13) Anybody else still entirely unclear if Scott Lang was supposed to find an infinity stone while sinking into quantum nothingness? I think ultimately he just macgyvered his regulator with a growing ninja star, but all that “Time and Space” trippiness sure suggested some infinity connection.
14) Mr. Robot (new show on USA that you should 100% check out) uses “dumb Marvel movies” as a kind of shorthand for mass produced, corporate inauthenticity, the cinematic equivalent of Starbucks, Facebook, and McDonalds. I think Ant-Man has a lot more heart than that, but it does also have that unshakeable assembly-line smell. It’s understandable why Marvel does this (the answer rhymes with $$$), but man, I can’t help but wish more of these oddball solo movies took their cues from Guardians and Daredevil and let singular vision and artistic expression reign supreme. And by that, I mean please let Dr. Strange be weird!

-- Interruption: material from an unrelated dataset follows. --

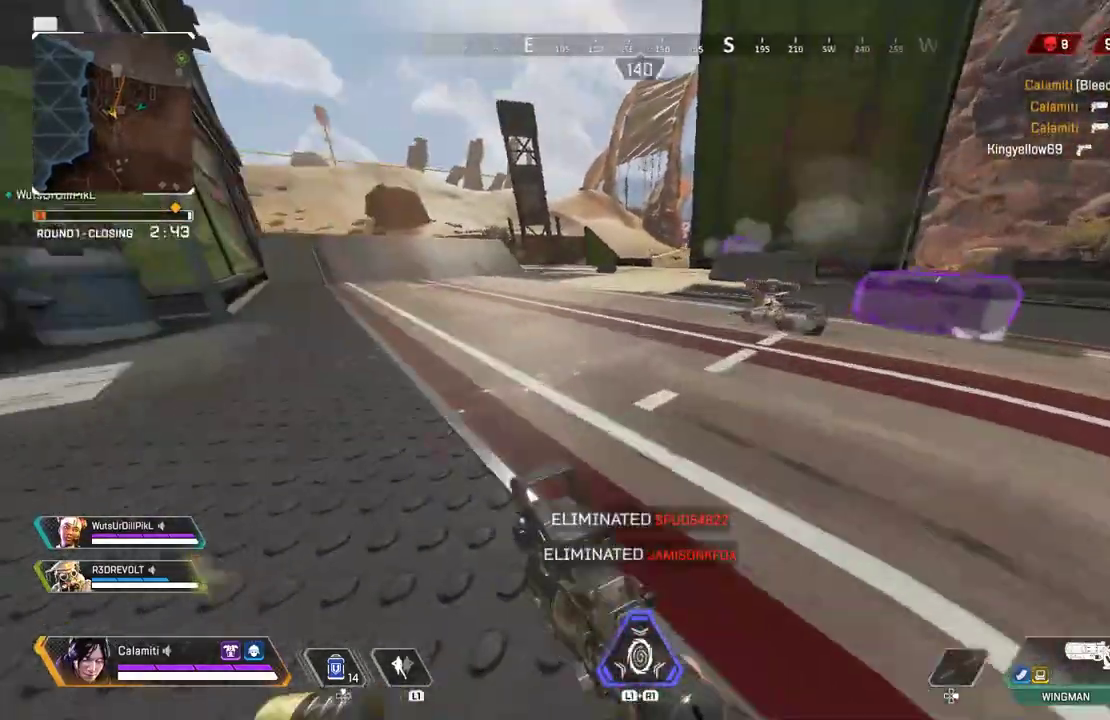
{"dt_ms": 500, "buttons": ["SQUARE"], "left_stick": "up", "right_stick": "center", "events": [[50, "right_stick", "right"], [83, "SQUARE", "down"], [200, "right_stick", "center"], [333, "L3", "up"]]}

15) Finally: I talked in my Avengers 2 review about the end of Marvel’s incredible hot streak. Ant-Man doesn’t do enough to change that, meaning they’ll go the entirety of 2015 without a knockout, after batting nearly 1.000 from 2012 to 2015 (Thor: The Dark World remaining the perpetual asterisk in that run). To my mind, this puts even more pressure on Civil War, which is already boldly challenging the Spider-Man 3 convention rules for too many darn characters in the film.
What do you think? Did Ant-Man meet your expectations? Was it a letdown? Where does this movie rank in the MCU for you? Do what feels right to you in the comments.